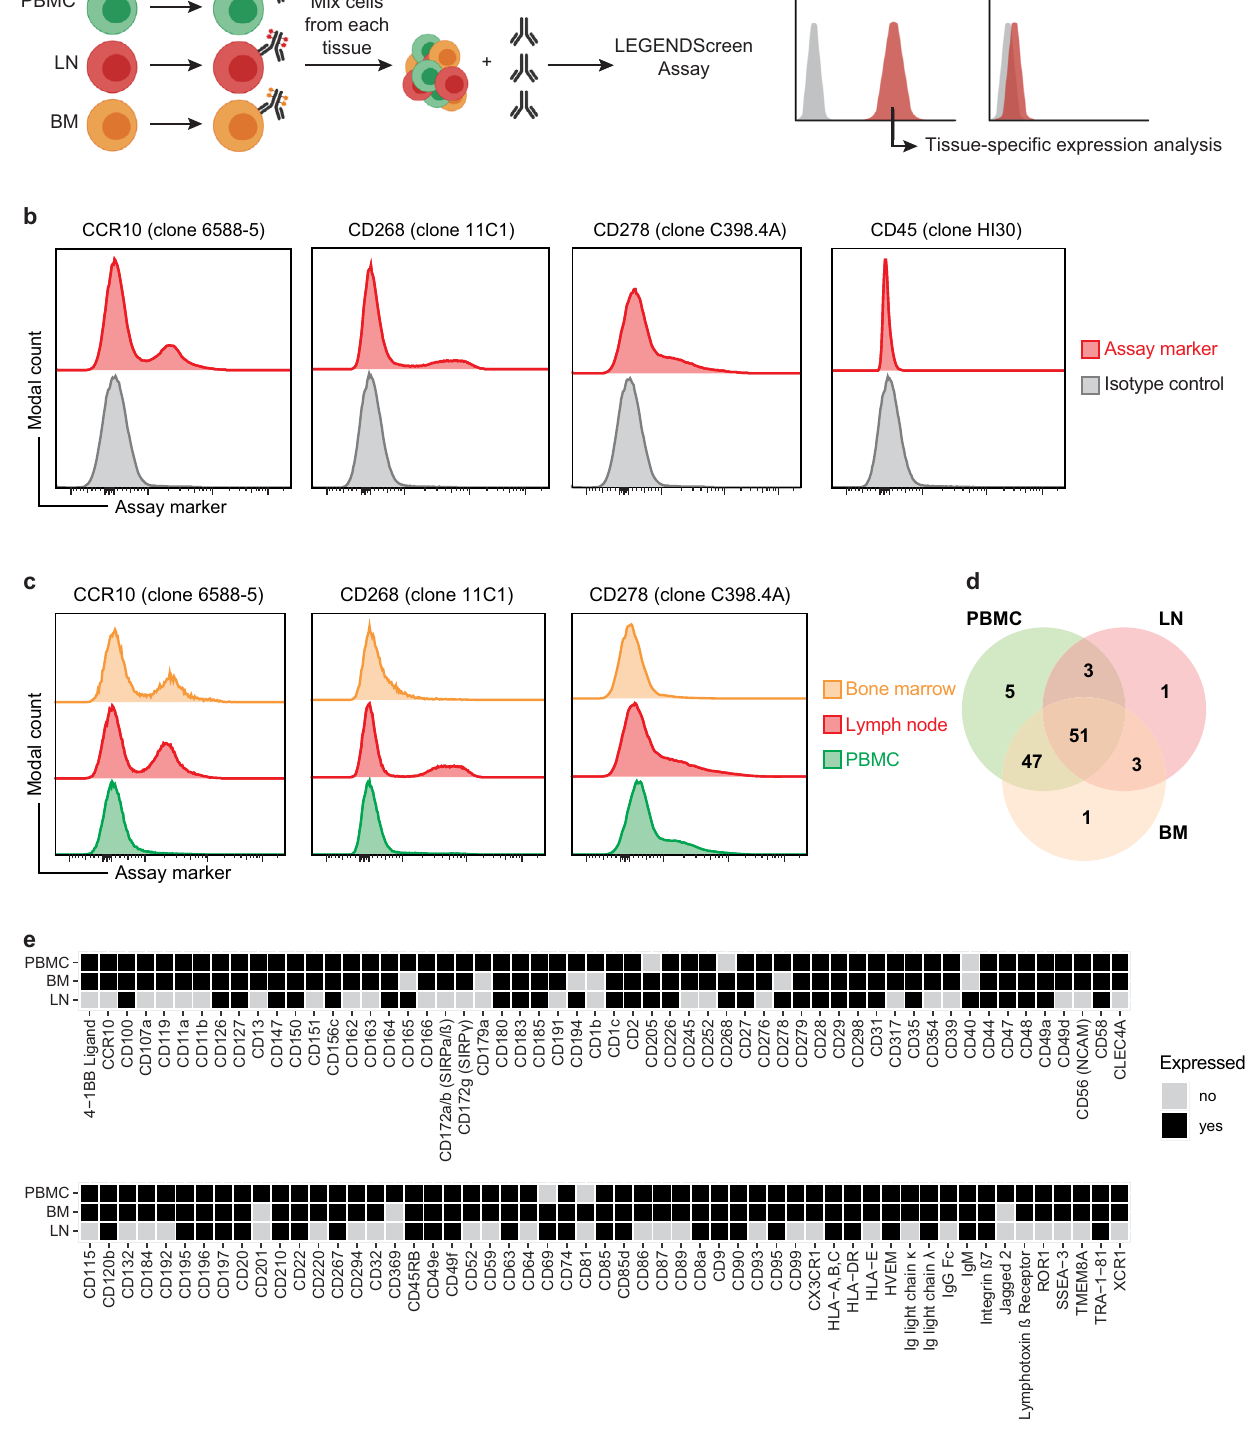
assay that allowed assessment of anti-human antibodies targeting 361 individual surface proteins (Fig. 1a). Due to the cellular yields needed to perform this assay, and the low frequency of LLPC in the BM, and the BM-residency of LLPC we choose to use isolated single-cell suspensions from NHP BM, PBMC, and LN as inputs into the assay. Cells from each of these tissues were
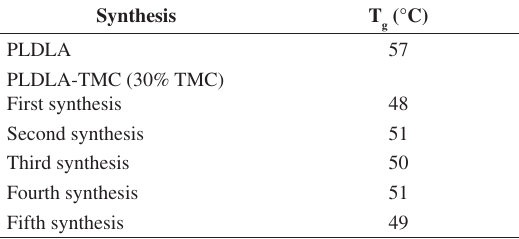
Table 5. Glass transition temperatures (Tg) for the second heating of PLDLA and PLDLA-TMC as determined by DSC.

---

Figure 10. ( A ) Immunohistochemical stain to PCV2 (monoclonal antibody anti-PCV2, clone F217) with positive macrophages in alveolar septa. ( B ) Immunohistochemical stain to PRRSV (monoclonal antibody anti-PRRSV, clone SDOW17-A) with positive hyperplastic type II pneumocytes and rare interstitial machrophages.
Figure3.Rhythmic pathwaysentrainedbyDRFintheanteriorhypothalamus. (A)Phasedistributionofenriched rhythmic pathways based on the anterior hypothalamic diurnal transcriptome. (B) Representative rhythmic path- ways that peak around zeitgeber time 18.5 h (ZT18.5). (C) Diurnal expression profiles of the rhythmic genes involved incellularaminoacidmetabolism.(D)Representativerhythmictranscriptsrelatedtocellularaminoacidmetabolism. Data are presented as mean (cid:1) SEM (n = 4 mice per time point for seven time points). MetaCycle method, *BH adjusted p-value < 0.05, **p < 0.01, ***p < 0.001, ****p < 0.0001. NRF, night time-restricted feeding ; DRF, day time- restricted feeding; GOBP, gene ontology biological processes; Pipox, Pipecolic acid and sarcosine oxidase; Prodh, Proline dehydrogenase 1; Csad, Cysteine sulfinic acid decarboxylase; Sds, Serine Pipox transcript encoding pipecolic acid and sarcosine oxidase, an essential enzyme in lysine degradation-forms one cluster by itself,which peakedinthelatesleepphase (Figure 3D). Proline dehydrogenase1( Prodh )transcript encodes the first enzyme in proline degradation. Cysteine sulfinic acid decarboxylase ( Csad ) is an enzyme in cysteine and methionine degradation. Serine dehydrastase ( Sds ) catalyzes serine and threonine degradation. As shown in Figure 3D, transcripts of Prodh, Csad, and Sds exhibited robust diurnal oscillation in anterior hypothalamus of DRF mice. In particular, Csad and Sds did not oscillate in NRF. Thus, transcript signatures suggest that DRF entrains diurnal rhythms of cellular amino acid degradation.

» TASK ITEM:
From the listing above, copy every line where the string "Figure" is found.

» ANSWER TO THIS EXERCISE:
Figure 10. ( A ) Immunohistochemical stain to PCV2 (monoclonal antibody anti-PCV2, clone F217) with positive macrophages in alveolar septa. ( B ) Immunohistochemical stain to PRRSV (monoclonal antibody anti-PRRSV, clone SDOW17-A) with positive hyperplastic type II pneumocytes and rare interstitial machrophages.
Figure3.Rhythmic pathwaysentrainedbyDRFintheanteriorhypothalamus. (A)Phasedistributionofenriched rhythmic pathways based on the anterior hypothalamic diurnal transcriptome. (B) Representative rhythmic path- ways that peak around zeitgeber time 18.5 h (ZT18.5). (C) Diurnal expression profiles of the rhythmic genes involved incellularaminoacidmetabolism.(D)Representativerhythmictranscriptsrelatedtocellularaminoacidmetabolism. Data are presented as mean (cid:1) SEM (n = 4 mice per time point for seven time points). MetaCycle method, *BH adjusted p-value < 0.05, **p < 0.01, ***p < 0.001, ****p < 0.0001. NRF, night time-restricted feeding ; DRF, day time- restricted feeding; GOBP, gene ontology biological processes; Pipox, Pipecolic acid and sarcosine oxidase; Prodh, Proline dehydrogenase 1; Csad, Cysteine sulfinic acid decarboxylase; Sds, Serine Pipox transcript encoding pipecolic acid and sarcosine oxidase, an essential enzyme in lysine degradation-forms one cluster by itself,which peakedinthelatesleepphase (Figure 3D). Proline dehydrogenase1( Prodh )transcript encodes the first enzyme in proline degradation. Cysteine sulfinic acid decarboxylase ( Csad ) is an enzyme in cysteine and methionine degradation. Serine dehydrastase ( Sds ) catalyzes serine and threonine degradation. As shown in Figure 3D, transcripts of Prodh, Csad, and Sds exhibited robust diurnal oscillation in anterior hypothalamus of DRF mice. In particular, Csad and Sds did not oscillate in NRF. Thus, transcript signatures suggest that DRF entrains diurnal rhythms of cellular amino acid degradation.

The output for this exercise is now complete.